Indulge me by considering one further promise from John’s Gospel. The Word famously promises, “For God so loved the world, that he gave his only Son, that whoever believes in him should not perish but have eternal life” [JOHN 3:16]. The Word follows with these promises. “Whoever believes in him is not condemned, but whoever does not believe is condemned already, because he has not believed in the name of the only Son of God” [JOHN 3:18]. Again, we read, “Whoever believes in the Son has eternal life; whoever does not obey the Son shall not see life, but the wrath of God remains on him” [JOHN 3:36]. The gift that is offered is “eternal,” it cannot cease. However, failure to accept this gift through receiving as Master the One who offers it ensures continuing wrath.
THE UNSPOKEN ASSUMPTION — Unspoken in the assumption that one who is saved can be lost is the idea that man is responsible for his own salvation. Salvation is reduced to a transaction in which one is redeemed through their own efforts to maintain what God has freely given. Paul’s implied rebuke of Galatian Christians assuredly applies at this point. “Are you so foolish? Having begun by the Spirit, are you now being perfected by the flesh” [GALATIANS 3:3]? How were you saved? What was done to effect your transfer from death to life? Whatever you did in order to be redeemed, you had better continue doing. However, if your new life is all of grace, then you cannot now “do” anything in order to ensure that you continued saved.
This is the promise of God that has comforted His people since the days of the Apostles. “By grace you have been saved through faith. And this is not your own doing; it is the gift of God, not a result of works, so that no one may boast” [EPHESIANS 2:8, 9].

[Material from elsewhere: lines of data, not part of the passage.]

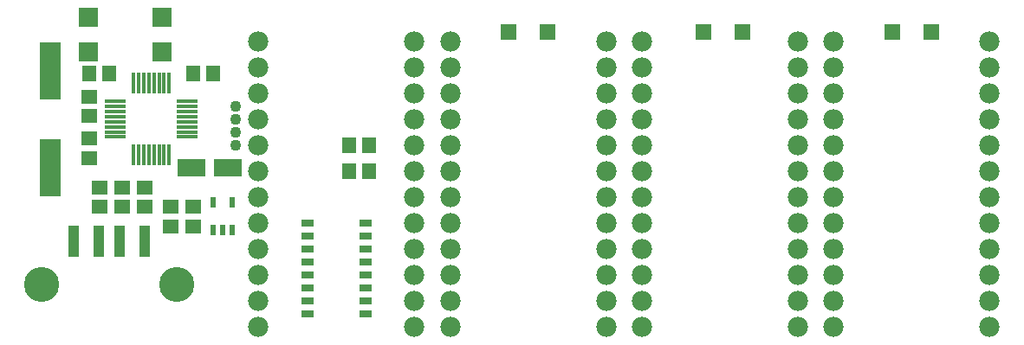
<source format=gbr>
G04 EAGLE Gerber RS-274X export*
G75*
%MOMM*%
%FSLAX34Y34*%
%LPD*%
%INSoldermask Top*%
%IPPOS*%
%AMOC8*
5,1,8,0,0,1.08239X$1,22.5*%
G01*
%ADD10R,1.401600X1.601600*%
%ADD11R,1.601600X1.401600*%
%ADD12R,2.101600X5.601600*%
%ADD13R,0.381600X2.133600*%
%ADD14R,2.133600X0.381600*%
%ADD15C,3.429000*%
%ADD16R,1.001600X3.101600*%
%ADD17R,2.701600X1.701600*%
%ADD18C,1.981600*%
%ADD19R,1.301600X0.701600*%
%ADD20R,1.879600X1.879600*%
%ADD21R,1.879600X1.880600*%
%ADD22R,0.609600X1.079500*%
%ADD23R,1.501600X1.501600*%
%ADD24C,1.101600*%


D10*
X168300Y279400D03*
X187300Y279400D03*
X85700Y279400D03*
X66700Y279400D03*
D11*
X120650Y168250D03*
X120650Y149250D03*
X66675Y257150D03*
X66675Y238150D03*
X66675Y196875D03*
X66675Y215875D03*
D12*
X28575Y187450D03*
X28575Y282450D03*
D11*
X76200Y168250D03*
X76200Y149250D03*
X98425Y168250D03*
X98425Y149250D03*
D13*
X109500Y199992D03*
X114500Y199992D03*
X119500Y199992D03*
X124500Y199992D03*
X129500Y199992D03*
X134500Y199992D03*
X139500Y199992D03*
X144500Y199992D03*
D14*
X161958Y217450D03*
X161958Y222450D03*
X161958Y227450D03*
X161958Y232450D03*
X161958Y237450D03*
X161958Y242450D03*
X161958Y247450D03*
X161958Y252450D03*
D13*
X144500Y269908D03*
X139500Y269908D03*
X134500Y269908D03*
X129500Y269908D03*
X124500Y269908D03*
X119500Y269908D03*
X114500Y269908D03*
X109500Y269908D03*
D14*
X92042Y252450D03*
X92042Y247450D03*
X92042Y242450D03*
X92042Y237450D03*
X92042Y232450D03*
X92042Y227450D03*
X92042Y222450D03*
X92042Y217450D03*
D15*
X151384Y73025D03*
X20066Y73025D03*
D16*
X75725Y115145D03*
X50725Y115145D03*
X95725Y115145D03*
X120725Y115145D03*
D11*
X146050Y149200D03*
X146050Y130200D03*
X168275Y149200D03*
X168275Y130200D03*
D17*
X166150Y187325D03*
X202150Y187325D03*
D18*
X384175Y311150D03*
X384175Y285750D03*
X384175Y260350D03*
X384175Y234950D03*
X384175Y209550D03*
X384175Y184150D03*
X384175Y158750D03*
X384175Y133350D03*
X384175Y107950D03*
X384175Y82550D03*
X384175Y57150D03*
X384175Y31750D03*
X231775Y31750D03*
X231775Y57150D03*
X231775Y82550D03*
X231775Y107950D03*
X231775Y133350D03*
X231775Y158750D03*
X231775Y184150D03*
X231775Y209550D03*
X231775Y234950D03*
X231775Y260350D03*
X231775Y285750D03*
X231775Y311150D03*
X571500Y311150D03*
X571500Y285750D03*
X571500Y260350D03*
X571500Y234950D03*
X571500Y209550D03*
X571500Y184150D03*
X571500Y158750D03*
X571500Y133350D03*
X571500Y107950D03*
X571500Y82550D03*
X571500Y57150D03*
X571500Y31750D03*
X419100Y31750D03*
X419100Y57150D03*
X419100Y82550D03*
X419100Y107950D03*
X419100Y133350D03*
X419100Y158750D03*
X419100Y184150D03*
X419100Y209550D03*
X419100Y234950D03*
X419100Y260350D03*
X419100Y285750D03*
X419100Y311150D03*
D19*
X279975Y133350D03*
X279975Y120650D03*
X279975Y107950D03*
X279975Y95250D03*
X279975Y82550D03*
X279975Y69850D03*
X279975Y57150D03*
X279975Y44450D03*
X335975Y44450D03*
X335975Y57150D03*
X335975Y69850D03*
X335975Y82550D03*
X335975Y95250D03*
X335975Y107950D03*
X335975Y120650D03*
X335975Y133350D03*
D18*
X758825Y311150D03*
X758825Y285750D03*
X758825Y260350D03*
X758825Y234950D03*
X758825Y209550D03*
X758825Y184150D03*
X758825Y158750D03*
X758825Y133350D03*
X758825Y107950D03*
X758825Y82550D03*
X758825Y57150D03*
X758825Y31750D03*
X606425Y31750D03*
X606425Y57150D03*
X606425Y82550D03*
X606425Y107950D03*
X606425Y133350D03*
X606425Y158750D03*
X606425Y184150D03*
X606425Y209550D03*
X606425Y234950D03*
X606425Y260350D03*
X606425Y285750D03*
X606425Y311150D03*
X946150Y311150D03*
X946150Y285750D03*
X946150Y260350D03*
X946150Y234950D03*
X946150Y209550D03*
X946150Y184150D03*
X946150Y158750D03*
X946150Y133350D03*
X946150Y107950D03*
X946150Y82550D03*
X946150Y57150D03*
X946150Y31750D03*
X793750Y31750D03*
X793750Y57150D03*
X793750Y82550D03*
X793750Y107950D03*
X793750Y133350D03*
X793750Y158750D03*
X793750Y184150D03*
X793750Y209550D03*
X793750Y234950D03*
X793750Y260350D03*
X793750Y285750D03*
X793750Y311150D03*
D10*
X320700Y184150D03*
X339700Y184150D03*
X320700Y209550D03*
X339700Y209550D03*
D20*
X65600Y300500D03*
X137600Y300500D03*
D21*
X137600Y334500D03*
D20*
X65600Y334500D03*
D22*
X187350Y126048D03*
X196850Y126048D03*
X206350Y126048D03*
X206350Y153353D03*
X187350Y153353D03*
D23*
X514300Y320675D03*
X476300Y320675D03*
X704800Y320675D03*
X666800Y320675D03*
X888950Y320675D03*
X850950Y320675D03*
D24*
X209550Y247650D03*
X209550Y222250D03*
X209550Y209550D03*
X209550Y234950D03*
M02*

</source>
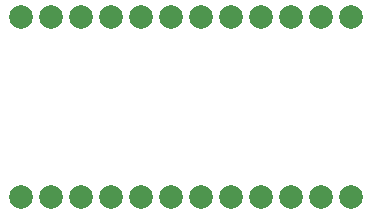
<source format=gbr>
%TF.GenerationSoftware,KiCad,Pcbnew,(5.1.9)-1*%
%TF.CreationDate,2021-01-29T17:06:41+01:00*%
%TF.ProjectId,ProMini_MouseJiggler,50726f4d-696e-4695-9f4d-6f7573654a69,rev?*%
%TF.SameCoordinates,Original*%
%TF.FileFunction,Soldermask,Bot*%
%TF.FilePolarity,Negative*%
%FSLAX46Y46*%
G04 Gerber Fmt 4.6, Leading zero omitted, Abs format (unit mm)*
G04 Created by KiCad (PCBNEW (5.1.9)-1) date 2021-01-29 17:06:41*
%MOMM*%
%LPD*%
G01*
G04 APERTURE LIST*
%ADD10C,2.000000*%
G04 APERTURE END LIST*
D10*
%TO.C,U1*%
X120300000Y-87880000D03*
X122840000Y-87880000D03*
X125380000Y-87880000D03*
X127920000Y-87880000D03*
X130460000Y-87880000D03*
X133000000Y-87880000D03*
X135540000Y-87880000D03*
X138080000Y-87880000D03*
X140620000Y-87880000D03*
X143160000Y-87880000D03*
X145700000Y-87880000D03*
X148240000Y-87880000D03*
X148240000Y-103120000D03*
X145700000Y-103120000D03*
X143160000Y-103120000D03*
X140620000Y-103120000D03*
X138080000Y-103120000D03*
X135540000Y-103120000D03*
X133000000Y-103120000D03*
X130460000Y-103120000D03*
X127920000Y-103120000D03*
X125380000Y-103120000D03*
X122840000Y-103120000D03*
X120300000Y-103120000D03*
%TD*%
M02*

</source>
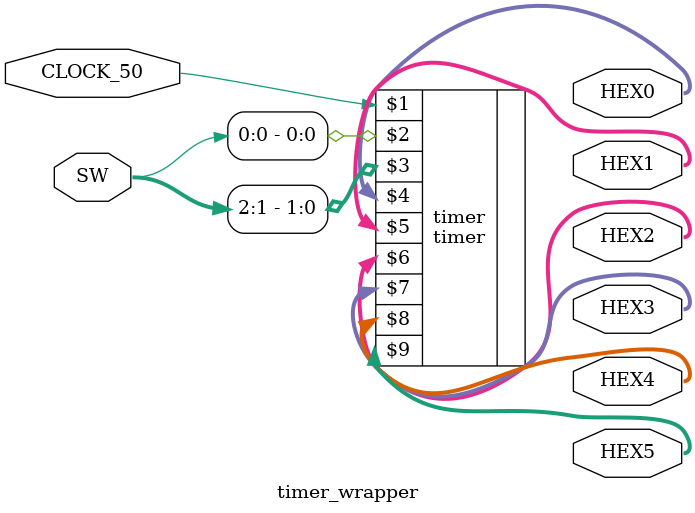
<source format=sv>
module timer_wrapper (input  logic       CLOCK_50,
                      input  logic [2:0] SW,
                      output logic [6:0] HEX0, HEX1, HEX2, HEX3, HEX4, HEX5);
          //clk,      reset, select[1:0], segs0, segs1, segs2, segs3, segs4, segs5
timer timer(CLOCK_50, SW[0], SW[2:1],     HEX0,  HEX1,  HEX2,  HEX3,  HEX4,  HEX5);
endmodule
</source>
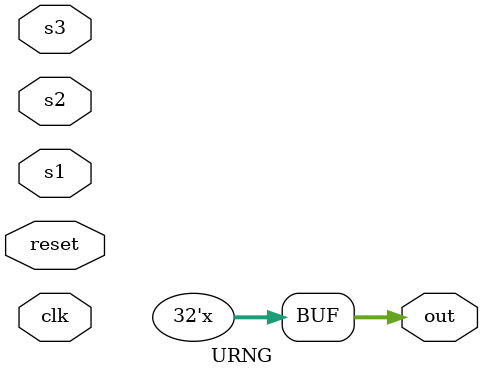
<source format=v>
module URNG(clk,reset,s1,s2,s3,out);

input reset,clk;
input [31:0] s1,s2,s3;
output [31:0] out;
reg [31:0] out;
reg [31:0] temp,temp1,temp2;
parameter const1=32'hFFFFFFFE,const2=32'hFFFFFFF8,const3=32'hFFFFFFF0;

always@(clk)
begin
	if(reset==1)
		begin
			temp <= s1;
			temp1 <= s2;		//seeds s1-s3
			temp2 <= s3; 
		end
	else
		begin
			temp <= ((((temp<<13) ^ temp)>>19)^((temp & const1)<<12));
			temp1 <= ((((temp1<<2) ^ temp1)>>25)^((temp1 & const2)<<4));
			temp2 <= ((((temp2<<13) ^ temp2)>>3)^((temp2 & const3)<<17));
		end

	out <= ((((temp<<13) ^ temp)>>19)^((temp & const1)<<12))^((((temp1<<2) ^ temp1)>>25)^((temp1 & const2)<<4))^((((temp2<<13) ^ temp2)>>3)^((temp2 & const3)<<17));
	
end

endmodule

</source>
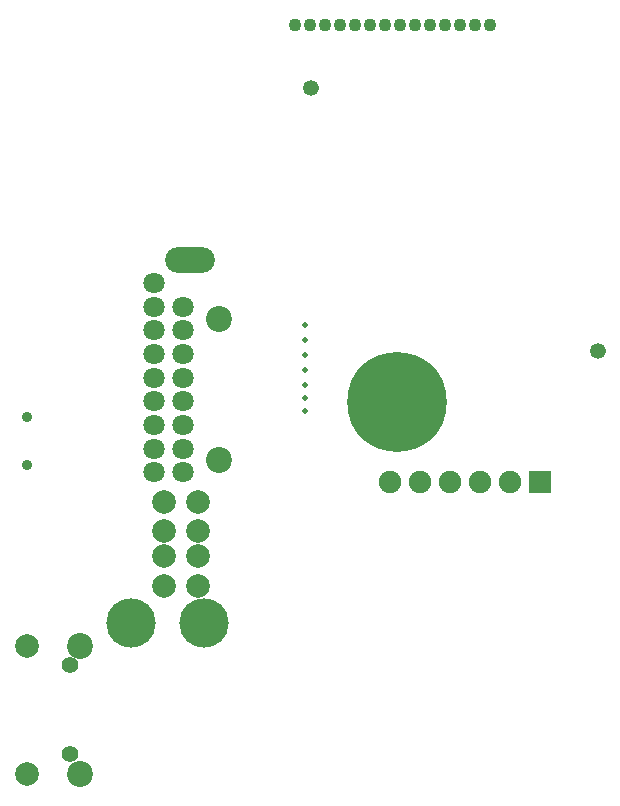
<source format=gbs>
G04 DipTrace 3.3.1.1*
G04 BottomMask.gbs*
%MOIN*%
G04 #@! TF.FileFunction,Soldermask,Bot*
G04 #@! TF.Part,Single*
%ADD21C,0.019685*%
%ADD70C,0.332*%
%ADD72C,0.070866*%
%ADD83C,0.052874*%
%ADD87C,0.164154*%
%ADD91C,0.043307*%
%ADD97C,0.055073*%
%ADD99C,0.086573*%
%ADD113C,0.035433*%
%ADD116C,0.078774*%
%ADD119O,0.165354X0.086614*%
%ADD121C,0.086614*%
%ADD134C,0.074803*%
%ADD136R,0.074803X0.074803*%
%FSLAX26Y26*%
G04*
G70*
G90*
G75*
G01*
G04 BotMask*
%LPD*%
D87*
X782262Y1076510D3*
X1024881Y1076249D3*
D83*
X2338969Y1982335D3*
X1382719Y2857335D3*
D136*
X2145218Y1544833D3*
D134*
X2045218D3*
X1945218D3*
X1845218D3*
X1745218D3*
X1645218D3*
D70*
X1668777Y1811728D3*
D21*
X1362451Y2068700D3*
Y2018700D3*
Y1968700D3*
Y1918700D3*
Y1868700D3*
Y1824950D3*
Y1781200D3*
D121*
X1075694Y2089077D3*
D119*
X978765Y2286873D3*
D72*
X957584Y1971912D3*
Y1578211D3*
Y1656951D3*
Y1814432D3*
Y2050652D3*
Y1735692D3*
Y1893172D3*
Y2129392D3*
X859159Y1578211D3*
Y1656951D3*
Y1735692D3*
Y1814432D3*
Y1893172D3*
Y1971912D3*
Y2050652D3*
Y2129392D3*
Y2208133D3*
D121*
X1076469Y1619835D3*
D116*
X892597Y1299697D3*
X892345Y1382067D3*
Y1479802D3*
X1006201Y1200201D3*
Y1299950D3*
X1005948Y1381564D3*
X1005697Y1479549D3*
X893608Y1200455D3*
D113*
X436067Y1601370D3*
Y1760819D3*
D99*
X612366Y572867D3*
X612357Y1000025D3*
D97*
X580770Y934034D3*
X580849Y638823D3*
D116*
X435123Y1000052D3*
X435169Y572843D3*
D91*
X1980213Y3068622D3*
X1930213D3*
X1880213D3*
X1830213D3*
X1780213D3*
X1730213D3*
X1680213D3*
X1630213D3*
X1580213D3*
X1530213D3*
X1480213D3*
X1430213D3*
X1380213D3*
X1330213D3*
M02*

</source>
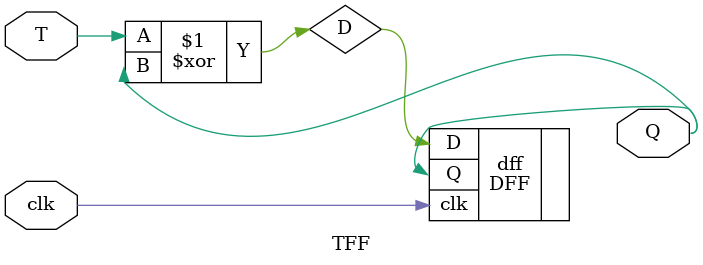
<source format=v>
module TFF (
    input T, clk,
    output Q
);
    wire D;

    xor (D, T, Q);
    DFF dff (.D(D), .clk(clk), .Q(Q)); 

endmodule

</source>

That leads to my final point. Paul testifies that “We are his workmanship, created in Christ Jesus for good works, which God prepared beforehand, that we should walk in them” [EPHESIANS 2:10]. Many people confuse profession with possession. Jesus cautioned, “Not everyone who says to me, ‘Lord, Lord,’ will enter the kingdom of heaven, but the one who does the will of my Father who is in heaven” [MATTHEW 7:21]. He clarified His meaning when He said, “On that day many will say to me, ‘Lord, Lord, did we not prophesy in your name, and cast out demons in your name, and do many mighty works in your name?’ And then will I declare to them, ‘I never knew you; depart from me, you workers of lawlessness’” [MATTHEW 7:22, 23].
Salvation leads to a transformed life. Understand that the child of God does the good works that God prepared beforehand, and His child performs these works—not in order to be saved, but because he is saved. With a heart of love, I warn that many who profess they are Christians are unsaved. They are church members, but they are lost. They participate in the ordinances of the Faith, but they are lost. They may even preach a good sermon, but they are lost. They are lost because they have not believed in the Name of God’s Only Son.
The most important truth you can know is that you must be born from above and into the Family of God. This is not through your own effort, but through faith in the Son of God. When you are born from above, you will be transferred from the darkness of condemnation into the glorious light of God’s perfect freedom. If you are religious, though you are not redeemed, you shall be condemned to eternity from God. If you have faith in the Son of God, you shall never be condemned, for He has given you “eternal life.” Amen.